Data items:
■ ■ ■

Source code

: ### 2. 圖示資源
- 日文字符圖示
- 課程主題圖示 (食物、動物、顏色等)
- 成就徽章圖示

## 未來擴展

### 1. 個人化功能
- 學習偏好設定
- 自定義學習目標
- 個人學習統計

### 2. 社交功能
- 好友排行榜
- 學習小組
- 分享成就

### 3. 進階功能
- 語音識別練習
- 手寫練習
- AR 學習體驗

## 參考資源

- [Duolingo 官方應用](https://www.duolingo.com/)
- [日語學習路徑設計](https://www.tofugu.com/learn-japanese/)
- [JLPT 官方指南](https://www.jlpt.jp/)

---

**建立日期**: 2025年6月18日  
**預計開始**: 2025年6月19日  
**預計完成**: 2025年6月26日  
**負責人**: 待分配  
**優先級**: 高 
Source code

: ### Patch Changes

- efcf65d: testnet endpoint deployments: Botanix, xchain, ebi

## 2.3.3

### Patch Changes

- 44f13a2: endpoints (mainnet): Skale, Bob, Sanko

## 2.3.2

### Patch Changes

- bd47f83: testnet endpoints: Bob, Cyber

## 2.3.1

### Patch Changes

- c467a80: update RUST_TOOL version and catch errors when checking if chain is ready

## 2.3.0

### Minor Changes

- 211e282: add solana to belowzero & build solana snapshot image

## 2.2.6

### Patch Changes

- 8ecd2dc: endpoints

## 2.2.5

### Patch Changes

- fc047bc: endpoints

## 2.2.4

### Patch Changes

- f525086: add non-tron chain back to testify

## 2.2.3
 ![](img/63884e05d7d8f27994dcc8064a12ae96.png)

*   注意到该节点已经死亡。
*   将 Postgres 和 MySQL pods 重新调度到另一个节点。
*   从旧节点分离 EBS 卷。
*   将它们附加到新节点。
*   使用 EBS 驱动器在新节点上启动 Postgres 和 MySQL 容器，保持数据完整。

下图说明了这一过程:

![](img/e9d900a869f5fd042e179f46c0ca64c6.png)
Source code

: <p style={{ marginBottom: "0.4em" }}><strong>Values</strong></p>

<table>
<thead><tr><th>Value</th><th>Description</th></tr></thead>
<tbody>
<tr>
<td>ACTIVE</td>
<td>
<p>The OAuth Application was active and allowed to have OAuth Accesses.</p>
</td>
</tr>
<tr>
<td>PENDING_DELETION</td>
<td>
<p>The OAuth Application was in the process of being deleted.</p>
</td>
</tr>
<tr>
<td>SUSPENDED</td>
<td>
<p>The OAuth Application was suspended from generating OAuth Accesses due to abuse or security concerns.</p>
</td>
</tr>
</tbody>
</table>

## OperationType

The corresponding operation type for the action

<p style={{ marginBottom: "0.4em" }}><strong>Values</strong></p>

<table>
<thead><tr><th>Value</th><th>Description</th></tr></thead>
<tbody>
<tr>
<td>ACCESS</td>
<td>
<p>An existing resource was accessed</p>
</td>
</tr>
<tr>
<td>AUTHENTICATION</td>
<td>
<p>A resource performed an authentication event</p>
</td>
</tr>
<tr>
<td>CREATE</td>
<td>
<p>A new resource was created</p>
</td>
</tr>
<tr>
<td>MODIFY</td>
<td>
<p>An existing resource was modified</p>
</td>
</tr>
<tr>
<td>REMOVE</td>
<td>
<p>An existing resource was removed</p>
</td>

■ ■ ■

§ **WHAT TO DO**
Find and copy each line above that includes the string "MySQL".

§ **ANSWER BOX**
*   将 Postgres 和 MySQL pods 重新调度到另一个节点。
*   使用 EBS 驱动器在新节点上启动 Postgres 和 MySQL 容器，保持数据完整。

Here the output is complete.